One way to protect that money is to cut down on our exposure to sales pitches, fraud experts say. AARP studies have found investment fraud victims were more likely than other investors to respond to sales pitches delivered by phone, email or television. They also were more likely to send away for free promotional materials, enter drawings, attend free lunch seminars and read all their mail, including advertisements.
To reduce your exposure to potential scams, consider the following steps:
Put yourself on the federal Do Not Call list.
Sign up for a telephone call blocking system, such as NoMoRobo, and let unknown callers go to voicemail.
If you give out personal information, be sure you know who you are giving it to, and why they need it.
Don’t make investment decisions based solely on a phone or email pitch or an ad.
Overconfidence increases our risk
Overconfidence can lead people to trade too aggressively (convinced that they can beat the market), put off saving for retirement (convinced they can catch up later) and ignore warning signs of fraud (convinced that they can’t be victimized).
The risk may increase with age. Studies have found that our financial decision-making abilities peak by our early 50s and decline, sometimes precipitously, after that. But our confidence in our abilities doesn’t drop — in fact, many of us become more self-assured.
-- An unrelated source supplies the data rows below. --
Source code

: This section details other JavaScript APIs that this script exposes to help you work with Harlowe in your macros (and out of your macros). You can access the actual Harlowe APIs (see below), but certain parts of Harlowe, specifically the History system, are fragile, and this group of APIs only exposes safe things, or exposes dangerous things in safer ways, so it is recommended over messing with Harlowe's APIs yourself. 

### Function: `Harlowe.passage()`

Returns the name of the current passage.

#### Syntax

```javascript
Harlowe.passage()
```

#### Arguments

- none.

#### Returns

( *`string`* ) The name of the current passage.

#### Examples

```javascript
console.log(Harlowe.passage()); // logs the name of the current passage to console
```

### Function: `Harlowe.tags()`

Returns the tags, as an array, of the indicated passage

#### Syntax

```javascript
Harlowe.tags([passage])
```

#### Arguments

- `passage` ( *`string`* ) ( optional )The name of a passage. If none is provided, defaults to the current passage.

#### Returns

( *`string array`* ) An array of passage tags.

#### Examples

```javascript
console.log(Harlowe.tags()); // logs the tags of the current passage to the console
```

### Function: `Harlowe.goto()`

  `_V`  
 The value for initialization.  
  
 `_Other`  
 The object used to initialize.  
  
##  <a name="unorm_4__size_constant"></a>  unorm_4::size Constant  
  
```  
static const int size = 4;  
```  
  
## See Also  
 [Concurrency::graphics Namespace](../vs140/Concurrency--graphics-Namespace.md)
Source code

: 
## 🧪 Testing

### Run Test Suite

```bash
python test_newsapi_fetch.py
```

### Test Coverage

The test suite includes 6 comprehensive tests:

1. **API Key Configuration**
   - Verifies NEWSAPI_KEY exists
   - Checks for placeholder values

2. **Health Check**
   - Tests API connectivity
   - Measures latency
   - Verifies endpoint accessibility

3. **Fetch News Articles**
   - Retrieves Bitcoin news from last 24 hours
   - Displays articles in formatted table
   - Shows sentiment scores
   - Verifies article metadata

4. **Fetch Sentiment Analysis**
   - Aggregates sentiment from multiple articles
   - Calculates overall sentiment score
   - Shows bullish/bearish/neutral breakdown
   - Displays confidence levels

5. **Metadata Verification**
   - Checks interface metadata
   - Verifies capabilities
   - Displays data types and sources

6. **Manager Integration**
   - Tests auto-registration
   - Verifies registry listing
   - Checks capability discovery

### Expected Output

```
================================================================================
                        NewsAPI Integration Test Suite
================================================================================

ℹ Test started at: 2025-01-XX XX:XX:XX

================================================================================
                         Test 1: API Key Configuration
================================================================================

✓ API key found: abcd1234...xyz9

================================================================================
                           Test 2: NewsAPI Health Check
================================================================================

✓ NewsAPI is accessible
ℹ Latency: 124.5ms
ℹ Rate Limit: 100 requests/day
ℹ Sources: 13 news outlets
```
“So as we age, this gap grows between actual and perceived ability to make good decisions,” says Chris Heye, co-founder of Whealthcare Planning, a site that helps older adults and financial advisors plan for age-related changes.
Seniors who got answers wrong on a financial literacy quiz, but who were the most confident they answered correctly, were more likely to be victims of fraud, according to a study by researchers at DePaul University and the Rush University Medical Center.
People of any age can combat overconfidence by getting a second opinion on financial decisions from a trusted advisor or money-smart friend. As we get older, it can also make sense to consolidate our accounts so there are fewer to monitor and switch to investments that require less hands-on management, such as target date mutual funds.
Loneliness can be expensive
The Federal Trade Commission says romance scams cost people more money than any other type of consumer fraud in 2018. Reports of these scams more than doubled between 2015 and 2018, while reported losses more than quadrupled to $143 million.
The scams often start via dating apps, social media or email. The con artists pretend to have a lot in common with their victims, then build trust over many weeks or even months before asking their targets to reveal personal data or send money for an “emergency.”
Once again, the young and old alike can be defrauded. One 90-year-old victim met a man via email who, many months later, told her he needed help with a business deal. She sent him eight infusions of cash, draining her $500,000 life savings.
“She sent all that money, and the only reason she knew that it was a scam was that he didn't show up on Christmas Day like he said he would,” Stokes says.
A reverse-image search using TinEye or Google Images may show if an imposter is using someone else’s photo, while sites such as Romancescams.org keep track of known scammers’ email addresses.
But perhaps the best inoculation against being defrauded is to talk to someone you trust about the situation before you send any money. That could be enough to bring you out from under the romantic ether.